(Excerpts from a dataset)
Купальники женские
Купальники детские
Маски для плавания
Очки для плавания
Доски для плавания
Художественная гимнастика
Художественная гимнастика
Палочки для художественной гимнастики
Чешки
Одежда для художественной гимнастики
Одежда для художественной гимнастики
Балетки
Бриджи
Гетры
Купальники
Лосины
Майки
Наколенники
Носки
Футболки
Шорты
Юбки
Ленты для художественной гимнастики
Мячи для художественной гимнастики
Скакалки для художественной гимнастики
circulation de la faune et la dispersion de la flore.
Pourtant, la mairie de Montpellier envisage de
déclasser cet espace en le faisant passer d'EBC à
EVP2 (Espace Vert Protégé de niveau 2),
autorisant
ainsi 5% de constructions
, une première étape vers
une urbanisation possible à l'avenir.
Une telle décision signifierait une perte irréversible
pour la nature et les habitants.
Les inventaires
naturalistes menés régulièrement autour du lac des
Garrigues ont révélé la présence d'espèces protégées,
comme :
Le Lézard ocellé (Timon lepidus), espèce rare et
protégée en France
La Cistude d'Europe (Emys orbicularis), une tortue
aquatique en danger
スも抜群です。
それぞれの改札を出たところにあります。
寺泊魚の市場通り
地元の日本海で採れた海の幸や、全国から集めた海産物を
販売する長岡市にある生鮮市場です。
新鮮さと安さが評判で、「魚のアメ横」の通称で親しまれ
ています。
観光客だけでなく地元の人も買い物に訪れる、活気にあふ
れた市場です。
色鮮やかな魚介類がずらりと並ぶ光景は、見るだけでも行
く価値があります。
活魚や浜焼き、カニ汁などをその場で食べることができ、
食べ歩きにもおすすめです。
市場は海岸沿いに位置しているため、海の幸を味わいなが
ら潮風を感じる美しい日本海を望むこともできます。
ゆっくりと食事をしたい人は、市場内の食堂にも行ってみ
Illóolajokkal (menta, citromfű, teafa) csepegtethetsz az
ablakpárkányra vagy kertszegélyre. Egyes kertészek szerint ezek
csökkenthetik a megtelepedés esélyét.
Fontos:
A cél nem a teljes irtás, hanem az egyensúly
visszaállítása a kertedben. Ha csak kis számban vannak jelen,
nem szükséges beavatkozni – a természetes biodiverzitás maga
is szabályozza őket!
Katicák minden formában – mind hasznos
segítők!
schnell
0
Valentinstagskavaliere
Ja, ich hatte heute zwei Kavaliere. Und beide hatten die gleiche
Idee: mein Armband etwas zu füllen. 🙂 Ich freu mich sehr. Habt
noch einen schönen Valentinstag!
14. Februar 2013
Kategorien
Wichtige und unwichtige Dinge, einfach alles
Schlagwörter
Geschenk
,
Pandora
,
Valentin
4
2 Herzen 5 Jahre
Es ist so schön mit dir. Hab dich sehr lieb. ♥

» **Job**
Reproduce every line of the items above verbatim, in the same order and with the same line breaks.

» **Task response**
Купальники женские
Купальники детские
Маски для плавания
Очки для плавания
Доски для плавания
Художественная гимнастика
Художественная гимнастика
Палочки для художественной гимнастики
Чешки
Одежда для художественной гимнастики
Одежда для художественной гимнастики
Балетки
Бриджи
Гетры
Купальники
Лосины
Майки
Наколенники
Носки
Футболки
Шорты
Юбки
Ленты для художественной гимнастики
Мячи для художественной гимнастики
Скакалки для художественной гимнастики
circulation de la faune et la dispersion de la flore.
Pourtant, la mairie de Montpellier envisage de
déclasser cet espace en le faisant passer d'EBC à
EVP2 (Espace Vert Protégé de niveau 2),
autorisant
ainsi 5% de constructions
, une première étape vers
une urbanisation possible à l'avenir.
Une telle décision signifierait une perte irréversible
pour la nature et les habitants.
Les inventaires
naturalistes menés régulièrement autour du lac des
Garrigues ont révélé la présence d'espèces protégées,
comme :
Le Lézard ocellé (Timon lepidus), espèce rare et
protégée en France
La Cistude d'Europe (Emys orbicularis), une tortue
aquatique en danger
スも抜群です。
それぞれの改札を出たところにあります。
寺泊魚の市場通り
地元の日本海で採れた海の幸や、全国から集めた海産物を
販売する長岡市にある生鮮市場です。
新鮮さと安さが評判で、「魚のアメ横」の通称で親しまれ
ています。
観光客だけでなく地元の人も買い物に訪れる、活気にあふ
れた市場です。
色鮮やかな魚介類がずらりと並ぶ光景は、見るだけでも行
く価値があります。
活魚や浜焼き、カニ汁などをその場で食べることができ、
食べ歩きにもおすすめです。
市場は海岸沿いに位置しているため、海の幸を味わいなが
ら潮風を感じる美しい日本海を望むこともできます。
ゆっくりと食事をしたい人は、市場内の食堂にも行ってみ
Illóolajokkal (menta, citromfű, teafa) csepegtethetsz az
ablakpárkányra vagy kertszegélyre. Egyes kertészek szerint ezek
csökkenthetik a megtelepedés esélyét.
Fontos:
A cél nem a teljes irtás, hanem az egyensúly
visszaállítása a kertedben. Ha csak kis számban vannak jelen,
nem szükséges beavatkozni – a természetes biodiverzitás maga
is szabályozza őket!
Katicák minden formában – mind hasznos
segítők!
schnell
0
Valentinstagskavaliere
Ja, ich hatte heute zwei Kavaliere. Und beide hatten die gleiche
Idee: mein Armband etwas zu füllen. 🙂 Ich freu mich sehr. Habt
noch einen schönen Valentinstag!
14. Februar 2013
Kategorien
Wichtige und unwichtige Dinge, einfach alles
Schlagwörter
Geschenk
,
Pandora
,
Valentin
4
2 Herzen 5 Jahre
Es ist so schön mit dir. Hab dich sehr lieb. ♥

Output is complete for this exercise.